Unfortunately (for me), recursion (see proc reduce {word} above) turns out not to be a good solution for identifying all the possible groups of letters within a word. The time taken blows up for words of length somewhere around nine or ten letters. Has anyone got a better suggestion to share?
Lars H: I'm not surprised, considering that you generate every subword of length k from a word of length n as many as (n-k)! times. Changing reduce so that it branches on the two cases (i) subword contains first letter of $word and (ii) subword does not contain first letter of $word should improve this considerably; see power set of a list for some relevant procedures.
There is also a regexp-based alternative, which may be very fast:
proc anagram2 {word} { global anagramDict array set anagramArray $anagramDict set RE ^[join [lsort [split $word ""]] ?]?\$ set result [list] foreach key [array names anagramArray -regexp $RE] { lappend result {*}$anagramArray($key) } return $result }; # Not tested, but should work.

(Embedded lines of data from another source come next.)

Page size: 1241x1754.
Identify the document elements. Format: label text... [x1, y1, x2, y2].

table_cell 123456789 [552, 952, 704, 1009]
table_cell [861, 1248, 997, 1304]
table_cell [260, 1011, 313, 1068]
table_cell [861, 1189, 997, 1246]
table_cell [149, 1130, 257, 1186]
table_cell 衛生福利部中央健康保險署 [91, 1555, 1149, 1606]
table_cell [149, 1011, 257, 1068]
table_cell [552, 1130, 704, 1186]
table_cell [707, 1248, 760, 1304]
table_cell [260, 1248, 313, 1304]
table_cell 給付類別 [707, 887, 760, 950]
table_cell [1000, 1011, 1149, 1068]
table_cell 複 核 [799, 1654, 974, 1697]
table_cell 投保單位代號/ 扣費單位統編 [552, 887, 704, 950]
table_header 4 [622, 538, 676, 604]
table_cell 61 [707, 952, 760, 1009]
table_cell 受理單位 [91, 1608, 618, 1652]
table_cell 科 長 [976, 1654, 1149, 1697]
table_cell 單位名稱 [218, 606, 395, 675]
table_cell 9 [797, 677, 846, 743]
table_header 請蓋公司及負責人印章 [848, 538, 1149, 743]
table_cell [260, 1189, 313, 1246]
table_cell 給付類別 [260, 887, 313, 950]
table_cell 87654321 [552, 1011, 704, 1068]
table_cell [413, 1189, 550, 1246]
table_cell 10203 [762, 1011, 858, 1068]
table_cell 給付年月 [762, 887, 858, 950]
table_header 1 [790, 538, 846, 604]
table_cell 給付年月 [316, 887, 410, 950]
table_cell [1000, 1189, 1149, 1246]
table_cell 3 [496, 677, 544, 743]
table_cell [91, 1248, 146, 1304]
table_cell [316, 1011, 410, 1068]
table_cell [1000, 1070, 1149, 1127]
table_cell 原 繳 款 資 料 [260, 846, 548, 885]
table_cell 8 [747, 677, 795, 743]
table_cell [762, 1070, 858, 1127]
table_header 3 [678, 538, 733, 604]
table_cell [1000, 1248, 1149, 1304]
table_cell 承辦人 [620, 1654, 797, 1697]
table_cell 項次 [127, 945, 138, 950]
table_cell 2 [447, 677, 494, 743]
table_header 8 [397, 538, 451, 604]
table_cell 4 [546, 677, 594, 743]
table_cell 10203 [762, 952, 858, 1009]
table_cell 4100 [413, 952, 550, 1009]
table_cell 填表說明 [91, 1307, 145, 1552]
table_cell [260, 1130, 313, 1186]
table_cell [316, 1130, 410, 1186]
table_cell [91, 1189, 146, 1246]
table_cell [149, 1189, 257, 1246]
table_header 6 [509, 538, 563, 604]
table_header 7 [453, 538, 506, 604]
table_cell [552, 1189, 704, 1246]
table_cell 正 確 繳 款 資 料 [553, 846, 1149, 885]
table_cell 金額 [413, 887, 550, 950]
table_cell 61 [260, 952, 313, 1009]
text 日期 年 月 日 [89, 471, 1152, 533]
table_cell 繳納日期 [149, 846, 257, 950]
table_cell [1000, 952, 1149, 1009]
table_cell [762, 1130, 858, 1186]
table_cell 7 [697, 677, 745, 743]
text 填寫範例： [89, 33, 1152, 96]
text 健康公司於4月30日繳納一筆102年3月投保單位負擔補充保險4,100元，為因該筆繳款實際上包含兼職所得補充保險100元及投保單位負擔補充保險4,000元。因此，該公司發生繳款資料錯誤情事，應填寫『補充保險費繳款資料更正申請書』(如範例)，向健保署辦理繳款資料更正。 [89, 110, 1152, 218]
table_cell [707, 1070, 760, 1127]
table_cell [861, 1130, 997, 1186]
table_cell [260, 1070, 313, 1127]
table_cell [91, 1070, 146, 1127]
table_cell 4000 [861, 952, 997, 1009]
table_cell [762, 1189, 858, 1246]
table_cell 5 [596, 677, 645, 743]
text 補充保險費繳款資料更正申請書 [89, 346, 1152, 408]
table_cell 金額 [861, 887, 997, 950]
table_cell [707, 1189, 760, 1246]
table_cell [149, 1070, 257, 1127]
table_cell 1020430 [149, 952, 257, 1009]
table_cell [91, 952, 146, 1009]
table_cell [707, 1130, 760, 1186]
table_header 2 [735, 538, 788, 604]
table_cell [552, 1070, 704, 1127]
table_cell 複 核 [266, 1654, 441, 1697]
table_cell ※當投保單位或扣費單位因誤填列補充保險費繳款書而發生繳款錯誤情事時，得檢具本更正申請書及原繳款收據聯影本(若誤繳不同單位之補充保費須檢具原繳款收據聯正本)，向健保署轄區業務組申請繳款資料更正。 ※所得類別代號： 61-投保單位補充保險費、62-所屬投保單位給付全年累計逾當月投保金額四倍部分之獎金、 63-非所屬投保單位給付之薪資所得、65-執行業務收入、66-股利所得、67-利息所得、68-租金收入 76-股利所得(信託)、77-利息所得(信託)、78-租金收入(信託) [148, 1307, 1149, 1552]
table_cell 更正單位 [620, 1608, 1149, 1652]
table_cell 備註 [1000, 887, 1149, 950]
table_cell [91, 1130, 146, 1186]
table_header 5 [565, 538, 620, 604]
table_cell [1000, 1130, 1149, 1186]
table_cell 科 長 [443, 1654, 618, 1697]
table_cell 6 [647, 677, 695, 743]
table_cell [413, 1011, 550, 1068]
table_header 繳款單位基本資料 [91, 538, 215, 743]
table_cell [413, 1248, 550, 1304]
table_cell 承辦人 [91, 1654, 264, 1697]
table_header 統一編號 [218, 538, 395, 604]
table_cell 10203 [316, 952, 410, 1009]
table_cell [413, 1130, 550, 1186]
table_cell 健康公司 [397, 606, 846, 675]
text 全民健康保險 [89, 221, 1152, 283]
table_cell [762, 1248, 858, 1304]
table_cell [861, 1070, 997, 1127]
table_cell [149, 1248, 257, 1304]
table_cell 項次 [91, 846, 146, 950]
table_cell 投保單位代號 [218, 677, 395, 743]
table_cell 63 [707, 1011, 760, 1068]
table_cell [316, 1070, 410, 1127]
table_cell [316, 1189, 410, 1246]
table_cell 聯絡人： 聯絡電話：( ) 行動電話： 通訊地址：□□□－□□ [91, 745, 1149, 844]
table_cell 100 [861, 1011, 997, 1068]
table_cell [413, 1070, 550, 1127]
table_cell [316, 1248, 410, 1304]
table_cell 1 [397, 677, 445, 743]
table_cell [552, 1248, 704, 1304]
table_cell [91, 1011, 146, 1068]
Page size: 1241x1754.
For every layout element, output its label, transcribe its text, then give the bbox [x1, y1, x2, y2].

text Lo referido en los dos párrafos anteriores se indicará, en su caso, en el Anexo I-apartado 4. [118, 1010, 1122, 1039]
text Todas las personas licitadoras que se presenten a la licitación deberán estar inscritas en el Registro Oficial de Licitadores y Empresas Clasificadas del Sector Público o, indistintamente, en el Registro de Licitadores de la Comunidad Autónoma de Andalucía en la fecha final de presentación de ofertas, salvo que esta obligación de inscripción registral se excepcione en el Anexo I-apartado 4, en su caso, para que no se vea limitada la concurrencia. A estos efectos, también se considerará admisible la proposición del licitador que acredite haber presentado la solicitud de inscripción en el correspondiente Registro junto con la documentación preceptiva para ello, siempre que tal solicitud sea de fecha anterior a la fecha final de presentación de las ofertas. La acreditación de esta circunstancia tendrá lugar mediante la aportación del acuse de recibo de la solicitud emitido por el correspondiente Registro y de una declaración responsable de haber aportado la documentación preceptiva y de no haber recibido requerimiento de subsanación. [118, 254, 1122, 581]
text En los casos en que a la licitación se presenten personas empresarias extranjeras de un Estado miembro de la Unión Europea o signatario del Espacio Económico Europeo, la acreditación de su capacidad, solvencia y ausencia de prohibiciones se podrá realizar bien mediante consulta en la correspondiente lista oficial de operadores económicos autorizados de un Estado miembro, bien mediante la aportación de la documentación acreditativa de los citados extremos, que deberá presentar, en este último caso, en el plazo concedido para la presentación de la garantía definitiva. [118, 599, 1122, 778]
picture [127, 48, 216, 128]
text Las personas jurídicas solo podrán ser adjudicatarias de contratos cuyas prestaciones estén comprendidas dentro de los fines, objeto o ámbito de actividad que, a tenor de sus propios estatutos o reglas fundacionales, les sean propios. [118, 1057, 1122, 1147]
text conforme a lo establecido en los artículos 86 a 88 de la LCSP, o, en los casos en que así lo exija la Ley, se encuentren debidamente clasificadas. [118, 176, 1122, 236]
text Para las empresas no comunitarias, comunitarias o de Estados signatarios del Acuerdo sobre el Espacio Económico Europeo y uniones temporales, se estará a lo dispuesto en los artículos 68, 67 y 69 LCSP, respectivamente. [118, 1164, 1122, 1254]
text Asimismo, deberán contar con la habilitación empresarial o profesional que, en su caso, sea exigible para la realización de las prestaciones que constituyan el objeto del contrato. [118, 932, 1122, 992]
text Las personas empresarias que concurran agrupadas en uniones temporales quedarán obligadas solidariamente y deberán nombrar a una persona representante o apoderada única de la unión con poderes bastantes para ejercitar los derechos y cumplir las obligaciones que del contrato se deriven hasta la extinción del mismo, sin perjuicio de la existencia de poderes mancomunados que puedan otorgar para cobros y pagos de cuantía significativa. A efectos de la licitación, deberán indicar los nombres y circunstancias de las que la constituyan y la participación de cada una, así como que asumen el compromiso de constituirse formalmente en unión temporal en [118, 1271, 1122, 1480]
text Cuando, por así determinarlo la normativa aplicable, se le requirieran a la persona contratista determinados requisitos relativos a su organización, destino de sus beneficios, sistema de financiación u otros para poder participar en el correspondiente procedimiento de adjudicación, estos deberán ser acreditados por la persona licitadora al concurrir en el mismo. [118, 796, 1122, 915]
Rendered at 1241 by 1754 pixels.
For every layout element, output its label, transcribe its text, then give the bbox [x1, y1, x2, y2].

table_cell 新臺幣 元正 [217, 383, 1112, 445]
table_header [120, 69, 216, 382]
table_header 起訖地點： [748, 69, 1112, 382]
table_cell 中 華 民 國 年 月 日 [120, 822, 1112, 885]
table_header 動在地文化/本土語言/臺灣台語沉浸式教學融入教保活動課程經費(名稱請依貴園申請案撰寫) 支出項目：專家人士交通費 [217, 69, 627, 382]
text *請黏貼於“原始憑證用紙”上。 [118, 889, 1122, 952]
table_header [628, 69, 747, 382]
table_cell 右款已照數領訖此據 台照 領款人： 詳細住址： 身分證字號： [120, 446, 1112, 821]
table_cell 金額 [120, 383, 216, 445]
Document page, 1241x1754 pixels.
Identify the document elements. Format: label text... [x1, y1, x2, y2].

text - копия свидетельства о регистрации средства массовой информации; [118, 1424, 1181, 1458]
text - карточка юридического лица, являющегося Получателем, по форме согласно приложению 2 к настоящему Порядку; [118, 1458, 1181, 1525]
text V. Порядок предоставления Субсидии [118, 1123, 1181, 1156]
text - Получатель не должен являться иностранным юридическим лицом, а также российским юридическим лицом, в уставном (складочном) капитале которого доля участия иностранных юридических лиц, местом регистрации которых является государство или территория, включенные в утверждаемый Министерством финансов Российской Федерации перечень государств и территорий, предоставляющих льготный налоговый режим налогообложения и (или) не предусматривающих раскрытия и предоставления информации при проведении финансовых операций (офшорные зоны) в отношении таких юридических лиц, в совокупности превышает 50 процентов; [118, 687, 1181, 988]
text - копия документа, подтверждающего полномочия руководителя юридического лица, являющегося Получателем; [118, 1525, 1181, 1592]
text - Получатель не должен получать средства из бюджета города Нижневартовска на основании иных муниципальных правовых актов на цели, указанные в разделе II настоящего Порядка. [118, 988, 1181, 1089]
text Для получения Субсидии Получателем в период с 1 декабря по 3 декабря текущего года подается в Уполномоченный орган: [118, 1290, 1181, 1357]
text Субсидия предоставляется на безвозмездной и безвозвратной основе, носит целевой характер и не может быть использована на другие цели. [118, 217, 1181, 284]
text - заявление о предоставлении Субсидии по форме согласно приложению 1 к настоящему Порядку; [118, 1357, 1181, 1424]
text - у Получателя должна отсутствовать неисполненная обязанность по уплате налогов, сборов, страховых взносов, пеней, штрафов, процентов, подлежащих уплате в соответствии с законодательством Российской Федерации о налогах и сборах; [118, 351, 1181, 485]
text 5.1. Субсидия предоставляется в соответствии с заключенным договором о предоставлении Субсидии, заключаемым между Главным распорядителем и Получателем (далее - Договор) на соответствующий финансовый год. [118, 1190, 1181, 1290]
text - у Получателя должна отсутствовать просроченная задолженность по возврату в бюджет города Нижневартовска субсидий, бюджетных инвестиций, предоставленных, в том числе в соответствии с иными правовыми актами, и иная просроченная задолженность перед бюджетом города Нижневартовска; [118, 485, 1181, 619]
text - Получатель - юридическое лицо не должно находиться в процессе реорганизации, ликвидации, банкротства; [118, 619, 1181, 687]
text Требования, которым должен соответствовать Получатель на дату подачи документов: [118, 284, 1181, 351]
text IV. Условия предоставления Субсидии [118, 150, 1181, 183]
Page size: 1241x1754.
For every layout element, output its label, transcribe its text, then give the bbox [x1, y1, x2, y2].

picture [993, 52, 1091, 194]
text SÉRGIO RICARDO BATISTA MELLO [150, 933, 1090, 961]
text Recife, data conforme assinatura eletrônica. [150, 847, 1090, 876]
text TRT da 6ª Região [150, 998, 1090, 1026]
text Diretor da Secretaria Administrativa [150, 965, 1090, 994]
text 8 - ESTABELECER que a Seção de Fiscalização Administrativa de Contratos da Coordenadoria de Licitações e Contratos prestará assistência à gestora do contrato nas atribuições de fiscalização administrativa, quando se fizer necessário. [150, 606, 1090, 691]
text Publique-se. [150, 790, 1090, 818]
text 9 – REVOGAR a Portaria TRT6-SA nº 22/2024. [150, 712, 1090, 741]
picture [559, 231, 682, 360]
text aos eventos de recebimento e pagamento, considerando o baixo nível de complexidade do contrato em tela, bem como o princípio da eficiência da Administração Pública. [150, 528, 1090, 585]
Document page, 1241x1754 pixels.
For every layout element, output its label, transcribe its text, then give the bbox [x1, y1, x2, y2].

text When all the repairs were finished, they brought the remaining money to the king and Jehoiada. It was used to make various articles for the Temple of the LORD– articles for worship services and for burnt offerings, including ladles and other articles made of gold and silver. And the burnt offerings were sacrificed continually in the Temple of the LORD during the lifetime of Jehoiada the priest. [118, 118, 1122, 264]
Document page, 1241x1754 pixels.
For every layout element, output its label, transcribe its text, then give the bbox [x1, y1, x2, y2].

It's necessary to put the dictionary in an array for this, because the -regexp option of array names was not remembered (or simply discarded as feature creep) when dict keys was designed.
Alastair found the pointer to enumerating the power set of a list very helpful, and snaffled the subsets procedure for the following (speedy) anagrammer:
proc subsets {l} { set subsets [list [list]] foreach e $l { foreach subset $subsets { lappend subsets [lappend subset $e] } } return $subsets } proc anagram3 {word {template *}} { global anagramDict set letters [lsort [split $word ""]] set result [list] foreach subset [subsets $letters] { set key [join $subset ""] if {[dict exists $anagramDict $key]} { foreach word [dict get $anagramDict $key] { if {[string match $template $word]} { lappend result $word } } } } return $result }
This version doesn't handle wildcard characters - as far as I can see these would need to be inserted in each possible position within each of the returned subsets, to be matched using a glob pattern by dict keys. Incidentally, using regular expressions to match the keys (of an array) proved to be rather slow.